Sarah Coyne teaches in the school of family life at Brigham Young University in Provo, Utah. She and a handful of colleagues have conducted studies on the effects of exposure to profanity in adolescents – which she says is an “under-researched” topic. Her 2011 study indicates that words can be damaging when used in the wrong context, and that exposing adolescents to profanity may lead to an increase in aggressive behaviour.
Back in Toronto, Renzetti agrees with the CBC ombudswoman. She believes in many cases – like two months ago, when the governor of Maine left a voicemail calling a fellow state representative a “socialist cocksucker” – the context in which something was said makes the decision on censorship easier. “It’s important for his constituents to know,” she says, “that he is an intemperate person who says things like that in times of anger. Like everything governing profanity, it has everything to do with context.”
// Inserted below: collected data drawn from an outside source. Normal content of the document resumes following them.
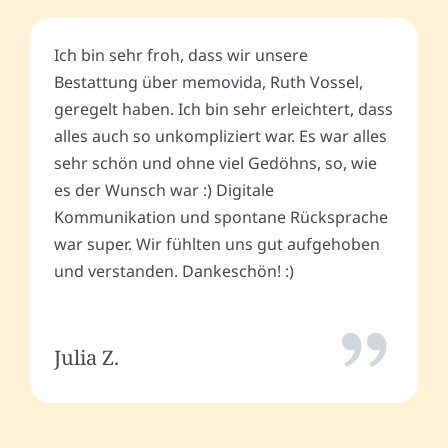
Ich bin sehr froh, dass wir unsere
Bestattung über memovida, Ruth Vossel,
geregelt haben. Ich bin sehr erleichtert, dass
alles auch so unkompliziert war. Es war alles
sehr schön und ohne viel Gedöhns, so, wie
es der Wunsch war :) Digitale
Kommunikation und spontane Rücksprache
war super. Wir fühlten uns gut aufgehoben
und verstanden. Dankeschön! :)
Julia Z.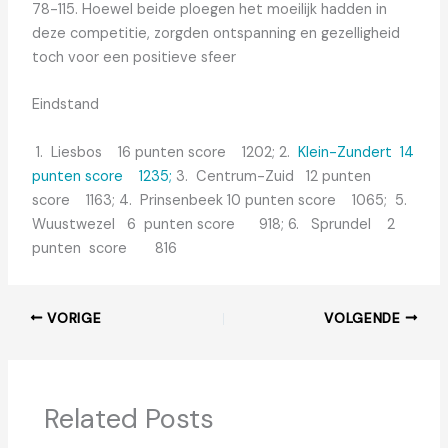
78-115. Hoewel beide ploegen het moeilijk hadden in
deze competitie, zorgden ontspanning en gezelligheid
toch voor een positieve sfeer
Eindstand
1. Liesbos 16 punten score 1202; 2.
Klein-Zundert 14
punten score 1235;
3.
Centrum-Zuid 12 punten
score 1163; 4. Prinsenbeek 10 punten score 1065; 5.
Wuustwezel 6 punten score 918; 6. Sprundel 2
punten score 816
VORIGE
VOLGENDE
Related Posts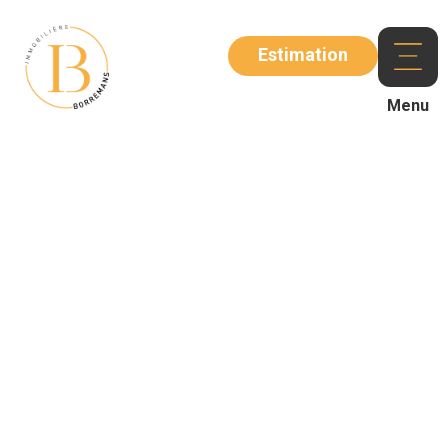
Estimation
Menu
Renzetti knows the freedom her editors have to print swear words has fluctuated over time. After 10 years of restraint she’s beginning to see less regulation of language use in the newsroom. “I feel like the barriers are slowly crumbling,” she says.
If those barriers keep crumbling, Renzetti might need to invest in a bigger swear jar. You know, for that extra 10 per cent she’ll no longer need to omit.
And maybe that’s not such a big fucking deal.